SPD-Bundesparteitag: Skurrile Auftritte und merkwürdige Wahlen

Trotz der knappsten und zukunftsorientiertesten Rede des Parteitags erhällt der neue SPD-Generalsekretär Lars Klingbeil ohne Gegenkandidat nur 70,6 Prozent der Stimmen. Der Wuppertaler Bundestagsabgeordneter Helge Lindh sorgt für ein amüsiertes Auditorium.

SPD-Bundesparteitag: Skurrile Auftritte und merkwürdige Wahlen
Foto: dpa

Berlin. Er kann es nicht lassen. Martin Schulz kann nicht einfach etwas sagen — und gut ist. Jeden Kommentar, den es zu seinen Äußerungen gibt, muss auch er noch einmal kommentieren. Und so bleibt am Ende von Tag zwei des SPD-Bundesparteitags nicht einfach stehen: „Schulz fordert Vereinigte Staaten von Europa bis 2025“, sondern: „Schulz verteidigt seine Idee Vereinigter Staaten von Europa“.

Schon am ersten Parteitagstag glaubte Schulz, zusätzlich zu anderthalb Stunden Wiederwahl-Rede unbedingt vor dem Wahlgang noch auf Kommentare reagieren zu müssen. Am Freitag verteidigte er seine USE-Idee gegen Kritik aus der Union. Es gehe bei seinem Vorstoß nicht darum, die Nationalstaaten abzuschaffen, so Schulz, sondern die europäische Integration zu vertiefen. „Wir müssen wieder Leidenschaft für Europa entfachen“, so der SPD-Vorsitzende weiter.

Ansonsten war der Freitag der Tag der skurrilen Auftritte und unverständlichen Wahlergebnisse. Trotz der knappsten und zukunftsorientiertesten Rede des Parteitags erhielt der neue SPD-Generalsekretär Lars Klingbeil ohne Gegenkandidat lediglich 404 Ja-Stimmen (70,6 Prozent).
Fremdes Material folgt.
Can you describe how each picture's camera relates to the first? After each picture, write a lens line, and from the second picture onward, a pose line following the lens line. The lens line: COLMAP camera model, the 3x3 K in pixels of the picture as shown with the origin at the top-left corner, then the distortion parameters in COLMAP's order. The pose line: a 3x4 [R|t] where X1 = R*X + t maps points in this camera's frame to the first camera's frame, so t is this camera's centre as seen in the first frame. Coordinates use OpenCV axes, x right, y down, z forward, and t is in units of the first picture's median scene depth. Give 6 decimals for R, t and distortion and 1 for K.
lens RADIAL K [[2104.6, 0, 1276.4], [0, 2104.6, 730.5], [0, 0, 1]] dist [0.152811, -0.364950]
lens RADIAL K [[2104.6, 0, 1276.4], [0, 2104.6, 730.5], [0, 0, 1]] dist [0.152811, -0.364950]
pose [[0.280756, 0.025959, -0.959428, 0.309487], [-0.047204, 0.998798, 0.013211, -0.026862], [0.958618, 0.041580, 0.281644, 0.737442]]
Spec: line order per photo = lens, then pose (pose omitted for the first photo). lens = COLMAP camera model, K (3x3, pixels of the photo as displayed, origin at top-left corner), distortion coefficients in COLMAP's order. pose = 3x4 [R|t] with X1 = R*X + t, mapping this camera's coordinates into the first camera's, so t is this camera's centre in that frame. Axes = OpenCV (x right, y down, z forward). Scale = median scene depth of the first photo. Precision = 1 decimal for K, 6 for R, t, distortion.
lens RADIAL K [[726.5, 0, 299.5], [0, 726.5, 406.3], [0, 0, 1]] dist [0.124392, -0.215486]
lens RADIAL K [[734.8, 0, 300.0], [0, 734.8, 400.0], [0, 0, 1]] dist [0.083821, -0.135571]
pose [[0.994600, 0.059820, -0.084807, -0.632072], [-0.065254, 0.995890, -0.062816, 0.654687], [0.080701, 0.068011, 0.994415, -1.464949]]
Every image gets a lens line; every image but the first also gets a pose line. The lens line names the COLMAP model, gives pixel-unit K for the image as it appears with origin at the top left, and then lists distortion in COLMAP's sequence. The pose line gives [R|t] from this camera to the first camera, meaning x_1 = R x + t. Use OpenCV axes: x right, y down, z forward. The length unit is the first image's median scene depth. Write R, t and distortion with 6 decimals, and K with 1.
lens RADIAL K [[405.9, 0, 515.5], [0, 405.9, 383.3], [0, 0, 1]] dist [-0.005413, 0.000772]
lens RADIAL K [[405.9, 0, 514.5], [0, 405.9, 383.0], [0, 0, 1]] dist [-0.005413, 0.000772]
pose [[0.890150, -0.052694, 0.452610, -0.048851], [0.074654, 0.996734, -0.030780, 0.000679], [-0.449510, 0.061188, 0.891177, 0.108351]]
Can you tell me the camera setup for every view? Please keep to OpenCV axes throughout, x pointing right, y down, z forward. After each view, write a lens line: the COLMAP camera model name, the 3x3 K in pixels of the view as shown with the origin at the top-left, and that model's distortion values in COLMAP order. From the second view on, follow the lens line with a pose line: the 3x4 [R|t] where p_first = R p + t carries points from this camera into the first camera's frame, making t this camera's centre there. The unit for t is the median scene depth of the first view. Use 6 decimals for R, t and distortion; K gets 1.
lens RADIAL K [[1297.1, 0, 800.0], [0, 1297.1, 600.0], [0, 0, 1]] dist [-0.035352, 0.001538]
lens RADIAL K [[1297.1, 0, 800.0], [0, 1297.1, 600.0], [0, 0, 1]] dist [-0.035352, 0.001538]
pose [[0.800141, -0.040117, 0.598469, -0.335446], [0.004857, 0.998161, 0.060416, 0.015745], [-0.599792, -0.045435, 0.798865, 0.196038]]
Härter als Klingbeil, der auf ganzen fünf Seiten Redemanuskript mehr Zukunftsideen vorstellte als Martin Schulz am Freitag auf 70, traf es nur den Hamburger Bürgermeister Olaf Scholz bei den Stellvertreter-Wahlen (59,2 Prozent), der sich in den vergangenen Wochen wohl etwas zu häufig als schlauster Sozialdemokrat nördlich der Wurm (Rur-Zufluss bei Würselen) präsentiert hatte.

Hätte der Heidelberger Abgeordnete Lothar Bindung (YouTube-Video hier: https://youtu.be/LNercjhFBUI) den Parteitag nicht mit einer Zollstock-Performance unterhalten, in der er anhand des Maßholzes den Unterschied zwischen „links blinken“ und „rechts abbiegen“ am Beispiel Rente erklärte, wäre der Comic-Preis des Tages an den Wuppertaler Bundestagsabgeordneten Helge Lindh gegangen. Nun gehören sich Witze über das Äußere eines Politikers nicht, aber man kann Delegierten schlecht das Lachen verbieten, wenn ein schlaksiger junger Mann mit übergroßer Brille zum Rednerpult tapst, staunend feststellt, dass die Uhr nicht läuft, und freimütig erklärt, er könnte eigentlich auch zu einem ganz anderen Tagesordnungspunkt sprechen.

Lindh berichtete einem amüsierten Auditorium, dass ihn „heiliger Zorn“ erfasse, er „mit jeder Faser meines Körpers“ brenne, und sie-wir-ihr-alle auf den Schultern von Riesinnen und Riesen — nein, nicht stünden, sondern säßen. Als Lindh ohne irgendeine antragsrelevante Äußerung geendet hatte, erklärte Heiko Maas als Tagungspräsident mit ungerührter Miene, dann könne man nun wohl auch ohne heiligen Zorn zur Abstimmung schreiten, was eine Lachsalve auslöste. Unbeteiligte mutmaßten bereits am Vortag, bei Lindh handele es sich um ein Radio-Comic seines Heimatsenders „Radio Wuppertal“.

Den Nachmittag verbrachten die Genossen vor allem mit weiteren Wahlen. Dem vergrößerten Parteivorstand gehören unverändert die NRW-Spitze mit Mike Groschek (Vorsitzender) und Svenja Schulze (Generalsekretärin) an. Der Parteitag wird am Samstag mit den letzten Tagesordnungspunkten abgeschlossen.